News at a glance

Morgan warns of repeat of Trojan Horse scandal

Britain could face repeats of the Birmingham Trojan Horse scandal where groups attempt to impose their ideologies on schools, the education secretary warned this week. In her first appearance before the Commons Education Select Committee, Nicky Morgan said two teachers from schools at the centre of the scandal had been barred from the classroom, while the conduct of further staff was being investigated. Earlier this year, independent reports on five Birmingham schools found that pupils were being exposed to religious extremism - for example, being shown a jihadi video and taking part in "anti-Western chanting". "We must not be shy about talking about fundamental British values," Ms Morgan said. "If not, other people will attempt to get their ideologies across."

Schools urged to publish science uptake of girls

Schools should be forced to publish statistics on the number of girls who study the sciences up to and beyond GCSE, in a bid to increase take-up of the subjects, a report says. The paper, published by the Campaign for Science and Engineering, says the progress and success of girls in the sciences should be measured by Ofsted. Dr Sarah Main, director of CaSE, said: "There are things that can be done at a central government level and one of them is influencing what Ofsted measures, because it is a huge driver of behaviour. If you do put in these measures then you will have a huge impact on outcomes."

Charity calls for end to careers advice `lottery'

The National Careers Service - which provides telephone and web-based guidance to schools - should offer face-to-face advice from specialist careers advisers, the Sutton Trust has said. This would help to end the "postcode lottery" that the charity believes is hindering social mobility. The Sutton Trust's new report, Advancing Ambitions (which will be available at, shows that where schools provide good-quality careers guidance there are improvements in GCSE results, attendance and access to leading universities. In 2011, the coalition government placed a legal duty on schools and colleges to provide careers advice. But the report says this was accompanied by "weak statutory guidance and little help or support", which has led to patchy provision, with some pupils receiving better advice than others.

Alicia Keys leads protest for Nigeria girls

US pop star Alicia Keys has led a protest to highlight the plight of the Nigerian schoolgirls kidnapped from their boarding school in Chibok by Islamist militants. Keys led chanting and singing outside the Nigerian consulate in New York City on Tuesday, to mark the six-month anniversary of the girls being taken by Boko Haram. She complained to reporters that there had "not been progress" in the search for the girls, whose disappearance sparked worldwide outrage. A global Twitter campaign, Bring Back Our Girls, garnered the support of high-profile figures such as First Lady Michelle Obama and education campaigner Malala Yousafzai, but 219 girls are still missing.

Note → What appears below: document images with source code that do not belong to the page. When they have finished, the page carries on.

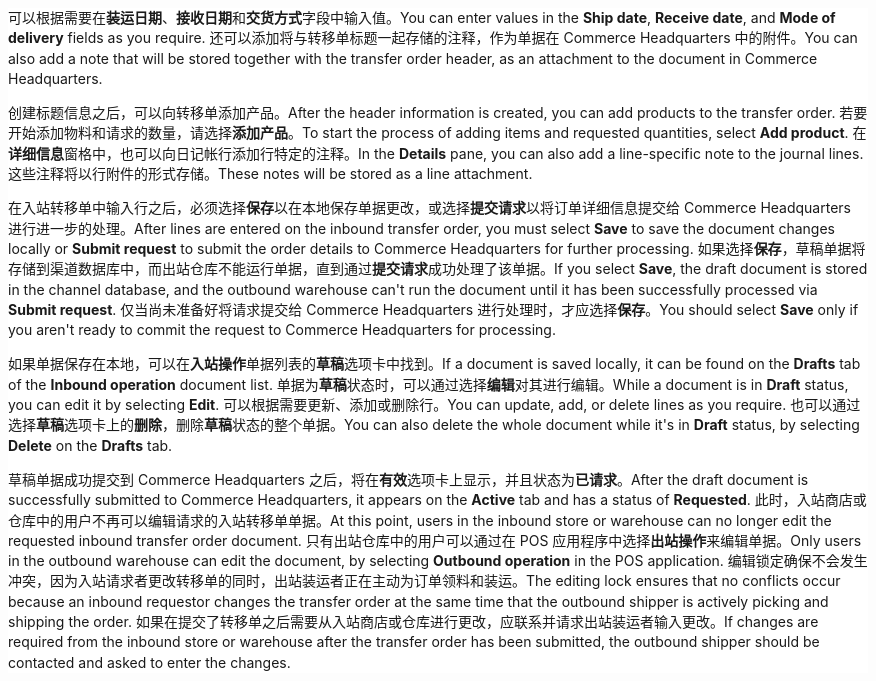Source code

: <span data-ttu-id="42973-250">可以根据需要在**装运日期**、**接收日期**和**交货方式**字段中输入值。</span><span class="sxs-lookup"><span data-stu-id="42973-250">You can enter values in the **Ship date**, **Receive date**, and **Mode of delivery** fields as you require.</span></span> <span data-ttu-id="42973-251">还可以添加将与转移单标题一起存储的注释，作为单据在 Commerce Headquarters 中的附件。</span><span class="sxs-lookup"><span data-stu-id="42973-251">You can also add a note that will be stored together with the transfer order header, as an attachment to the document in Commerce Headquarters.</span></span>

<span data-ttu-id="42973-252">创建标题信息之后，可以向转移单添加产品。</span><span class="sxs-lookup"><span data-stu-id="42973-252">After the header information is created, you can add products to the transfer order.</span></span> <span data-ttu-id="42973-253">若要开始添加物料和请求的数量，请选择**添加产品**。</span><span class="sxs-lookup"><span data-stu-id="42973-253">To start the process of adding items and requested quantities, select **Add product**.</span></span> <span data-ttu-id="42973-254">在**详细信息**窗格中，也可以向日记帐行添加行特定的注释。</span><span class="sxs-lookup"><span data-stu-id="42973-254">In the **Details** pane, you can also add a line-specific note to the journal lines.</span></span> <span data-ttu-id="42973-255">这些注释将以行附件的形式存储。</span><span class="sxs-lookup"><span data-stu-id="42973-255">These notes will be stored as a line attachment.</span></span>

<span data-ttu-id="42973-256">在入站转移单中输入行之后，必须选择**保存**以在本地保存单据更改，或选择**提交请求**以将订单详细信息提交给 Commerce Headquarters 进行进一步的处理。</span><span class="sxs-lookup"><span data-stu-id="42973-256">After lines are entered on the inbound transfer order, you must select **Save** to save the document changes locally or **Submit request** to submit the order details to Commerce Headquarters for further processing.</span></span> <span data-ttu-id="42973-257">如果选择**保存**，草稿单据将存储到渠道数据库中，而出站仓库不能运行单据，直到通过**提交请求**成功处理了该单据。</span><span class="sxs-lookup"><span data-stu-id="42973-257">If you select **Save**, the draft document is stored in the channel database, and the outbound warehouse can't run the document until it has been successfully processed via **Submit request**.</span></span> <span data-ttu-id="42973-258">仅当尚未准备好将请求提交给 Commerce Headquarters 进行处理时，才应选择**保存**。</span><span class="sxs-lookup"><span data-stu-id="42973-258">You should select **Save** only if you aren't ready to commit the request to Commerce Headquarters for processing.</span></span>

<span data-ttu-id="42973-259">如果单据保存在本地，可以在**入站操作**单据列表的**草稿**选项卡中找到。</span><span class="sxs-lookup"><span data-stu-id="42973-259">If a document is saved locally, it can be found on the **Drafts** tab of the **Inbound operation** document list.</span></span> <span data-ttu-id="42973-260">单据为**草稿**状态时，可以通过选择**编辑**对其进行编辑。</span><span class="sxs-lookup"><span data-stu-id="42973-260">While a document is in **Draft** status, you can edit it by selecting **Edit**.</span></span> <span data-ttu-id="42973-261">可以根据需要更新、添加或删除行。</span><span class="sxs-lookup"><span data-stu-id="42973-261">You can update, add, or delete lines as you require.</span></span> <span data-ttu-id="42973-262">也可以通过选择**草稿**选项卡上的**删除**，删除**草稿**状态的整个单据。</span><span class="sxs-lookup"><span data-stu-id="42973-262">You can also delete the whole document while it's in **Draft** status, by selecting **Delete** on the **Drafts** tab.</span></span>

<span data-ttu-id="42973-263">草稿单据成功提交到 Commerce Headquarters 之后，将在**有效**选项卡上显示，并且状态为**已请求**。</span><span class="sxs-lookup"><span data-stu-id="42973-263">After the draft document is successfully submitted to Commerce Headquarters, it appears on the **Active** tab and has a status of **Requested**.</span></span> <span data-ttu-id="42973-264">此时，入站商店或仓库中的用户不再可以编辑请求的入站转移单单据。</span><span class="sxs-lookup"><span data-stu-id="42973-264">At this point, users in the inbound store or warehouse can no longer edit the requested inbound transfer order document.</span></span> <span data-ttu-id="42973-265">只有出站仓库中的用户可以通过在 POS 应用程序中选择**出站操作**来编辑单据。</span><span class="sxs-lookup"><span data-stu-id="42973-265">Only users in the outbound warehouse can edit the document, by selecting **Outbound operation** in the POS application.</span></span> <span data-ttu-id="42973-266">编辑锁定确保不会发生冲突，因为入站请求者更改转移单的同时，出站装运者正在主动为订单领料和装运。</span><span class="sxs-lookup"><span data-stu-id="42973-266">The editing lock ensures that no conflicts occur because an inbound requestor changes the transfer order at the same time that the outbound shipper is actively picking and shipping the order.</span></span> <span data-ttu-id="42973-267">如果在提交了转移单之后需要从入站商店或仓库进行更改，应联系并请求出站装运者输入更改。</span><span class="sxs-lookup"><span data-stu-id="42973-267">If changes are required from the inbound store or warehouse after the transfer order has been submitted, the outbound shipper should be contacted and asked to enter the changes.</span></span>
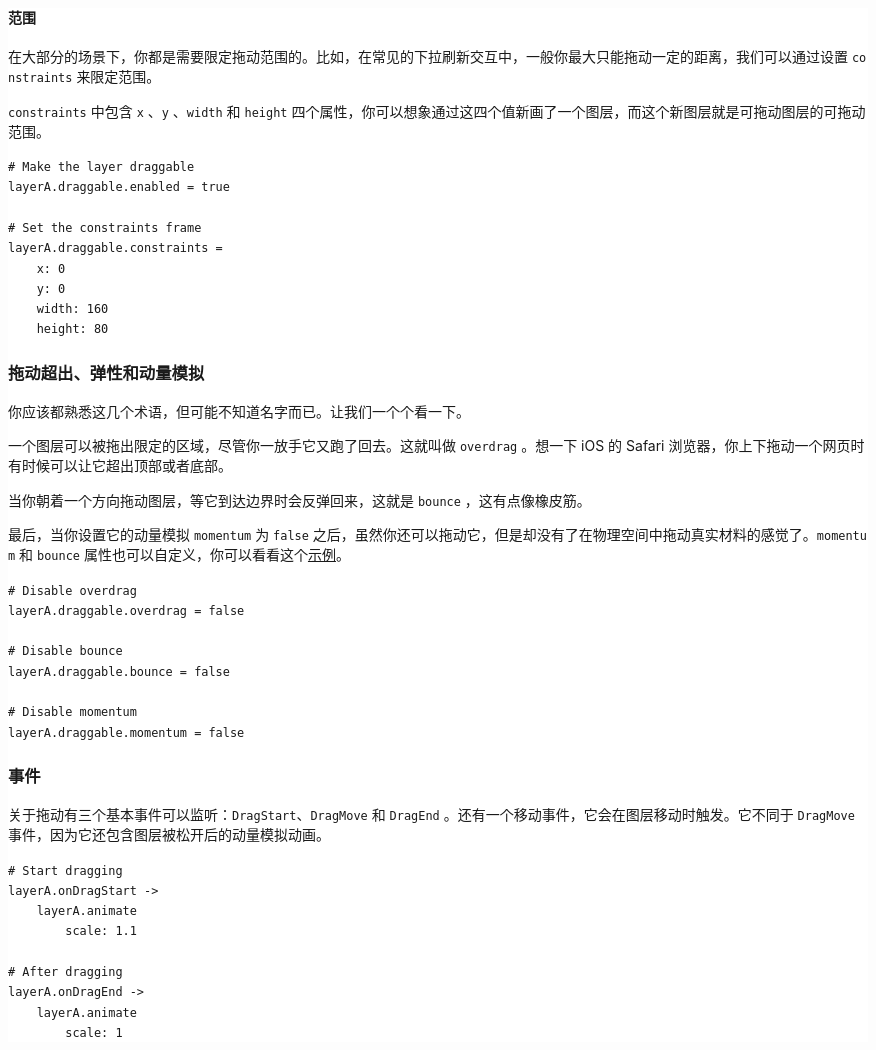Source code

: #### 范围

在大部分的场景下，你都是需要限定拖动范围的。比如，在常见的下拉刷新交互中，一般你最大只能拖动一定的距离，我们可以通过设置 `constraints` 来限定范围。

`constraints` 中包含 `x` 、`y` 、`width` 和 `height` 四个属性，你可以想象通过这四个值新画了一个图层，而这个新图层就是可拖动图层的可拖动范围。

    # Make the layer draggable 
    layerA.draggable.enabled = true
     
    # Set the constraints frame 
    layerA.draggable.constraints =
        x: 0
        y: 0
        width: 160
        height: 80

### 拖动超出、弹性和动量模拟

你应该都熟悉这几个术语，但可能不知道名字而已。让我们一个个看一下。

一个图层可以被拖出限定的区域，尽管你一放手它又跑了回去。这就叫做 `overdrag` 。想一下 iOS 的 Safari 浏览器，你上下拖动一个网页时有时候可以让它超出顶部或者底部。

当你朝着一个方向拖动图层，等它到达边界时会反弹回来，这就是 `bounce` ，这有点像橡皮筋。

最后，当你设置它的动量模拟 `momentum` 为 `false` 之后，虽然你还可以拖动它，但是却没有了在物理空间中拖动真实材料的感觉了。`momentum` 和 `bounce` 属性也可以自定义，你可以看看这个[示例](https://framer.cloud/vJWUh)。

    # Disable overdrag 
    layerA.draggable.overdrag = false
     
    # Disable bounce 
    layerA.draggable.bounce = false
     
    # Disable momentum 
    layerA.draggable.momentum = false

### 事件

关于拖动有三个基本事件可以监听：`DragStart`、`DragMove` 和 `DragEnd` 。还有一个移动事件，它会在图层移动时触发。它不同于 `DragMove` 事件，因为它还包含图层被松开后的动量模拟动画。

    # Start dragging 
    layerA.onDragStart ->
        layerA.animate
            scale: 1.1
     
    # After dragging 
    layerA.onDragEnd ->
        layerA.animate
            scale: 1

Australian curriculum neglects West, review says

The national school curriculum in Australia is neglecting the importance of Western civilisation, according to a government review. The report says that the importance of "Judeo-Christian" heritage has been underplayed and the influence of Western civilisation in the development of the country is "often presented in a negative light, ignoring the positives". The opposite is the case when dealing with indigenous history, it claims.